- _DOCUMENT EXTRACT_:
----

Scientists adapt astronomy method to unblur microscopy images

A team led by researchers at HHMI's Janelia Research Campus has adapted a class of techniques employed in astronomy to unblur images of far-away galaxies for use in the life sciences, providing biologists with a faster and cheaper way to get clearer and sharper microscopy images. The findings are published in the journal Optica.

Astronomers figured out long ago how to make the images their telescopes capture of far-away galaxies clearer and sharper. By using techniques that measure how light is distorted by the atmosphere, they can apply corrections to cancel out aberrations.

Microscopists have been adapting these methods to generate clearer images of thick biological samples, which also bend light and create distortions. But these techniques—a class of methods called adaptive optics—are complex, expensive, and slow, making them out of reach for many labs.

Now, in hopes of making adaptive optics more widely available to biologists, a team led by researchers at HHMI's Janelia Research Campus has turned their attention to a class of techniques called phase diversity that's been widely used in astronomy but is new to the life sciences.

----

- _PROBLEM STATEMENT_: Extend the article about adapting an astronomy method to microscopy, picking up after its last paragraph.

----

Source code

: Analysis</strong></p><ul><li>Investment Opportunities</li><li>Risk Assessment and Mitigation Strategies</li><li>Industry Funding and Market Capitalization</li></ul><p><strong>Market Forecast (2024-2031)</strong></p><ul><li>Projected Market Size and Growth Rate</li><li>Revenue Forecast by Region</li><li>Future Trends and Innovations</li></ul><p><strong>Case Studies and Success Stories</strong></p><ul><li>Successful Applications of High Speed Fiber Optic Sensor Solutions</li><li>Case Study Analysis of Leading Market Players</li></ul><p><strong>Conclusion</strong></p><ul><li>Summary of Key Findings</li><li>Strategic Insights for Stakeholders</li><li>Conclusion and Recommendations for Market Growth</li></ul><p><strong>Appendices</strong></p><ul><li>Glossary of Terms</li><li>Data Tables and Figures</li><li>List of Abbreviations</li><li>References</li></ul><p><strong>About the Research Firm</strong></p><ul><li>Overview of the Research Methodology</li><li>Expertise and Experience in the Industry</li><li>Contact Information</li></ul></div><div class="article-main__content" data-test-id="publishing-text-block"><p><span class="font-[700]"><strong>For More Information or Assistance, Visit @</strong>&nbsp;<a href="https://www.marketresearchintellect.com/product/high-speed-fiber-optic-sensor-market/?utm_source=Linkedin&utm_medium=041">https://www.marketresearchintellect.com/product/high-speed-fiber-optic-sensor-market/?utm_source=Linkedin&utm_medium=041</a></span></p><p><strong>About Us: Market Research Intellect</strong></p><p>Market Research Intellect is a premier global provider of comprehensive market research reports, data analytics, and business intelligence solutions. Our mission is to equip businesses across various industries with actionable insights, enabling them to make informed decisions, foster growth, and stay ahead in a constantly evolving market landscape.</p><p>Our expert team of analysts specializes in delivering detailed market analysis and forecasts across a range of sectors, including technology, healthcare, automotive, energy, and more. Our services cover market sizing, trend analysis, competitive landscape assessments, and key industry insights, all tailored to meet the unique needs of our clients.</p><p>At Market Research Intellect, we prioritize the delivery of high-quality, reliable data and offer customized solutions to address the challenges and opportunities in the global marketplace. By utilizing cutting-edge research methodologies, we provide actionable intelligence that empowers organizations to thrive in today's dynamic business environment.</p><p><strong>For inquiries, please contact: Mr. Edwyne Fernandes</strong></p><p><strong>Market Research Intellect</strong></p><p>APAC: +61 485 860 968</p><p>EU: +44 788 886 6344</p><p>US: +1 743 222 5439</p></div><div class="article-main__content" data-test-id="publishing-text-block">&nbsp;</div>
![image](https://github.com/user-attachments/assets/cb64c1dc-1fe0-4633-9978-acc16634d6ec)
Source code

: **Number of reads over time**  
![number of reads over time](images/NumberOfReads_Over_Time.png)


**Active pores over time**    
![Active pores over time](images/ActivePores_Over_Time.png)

----

- _REPLY TO THE EXERCISE_:
These phase diversity methods add additional images with known aberrations to a blurry image with an unknown aberration, providing enough additional information to unblur the original image. Unlike many other adaptive optics techniques, phase diversity doesn't require any major changes to an imaging system, making it a potentially attractive route for microscopy.

To implement the new method, the team first adapted the astronomy algorithm for use in microscopy and validated it with simulations. Next, they built a microscope with a deformable mirror, whose reflective surface can be changed, and two additional lenses—minor modifications to an existing microscope that create the known aberration. They also improved the software used to carry out the phase diversity correction.

As a test of their new method, the team demonstrated that they could calibrate the microscope's deformable mirror 100 times faster than with competing methods. Next, they showed that the new method could sense and correct randomly generated aberrations, providing clearer images of fluorescent beads and fixed cells.

The next step is to test the method on real-world samples, including living cells and tissues, and extend its use to more complex microscopes. The team also hopes to make the method more automated and easier to use. They hope the new method, which is faster and cheaper to implement than current techniques, could one day make adaptive optics accessible to more labs, helping biologists see more clearly when peering deep inside tissues.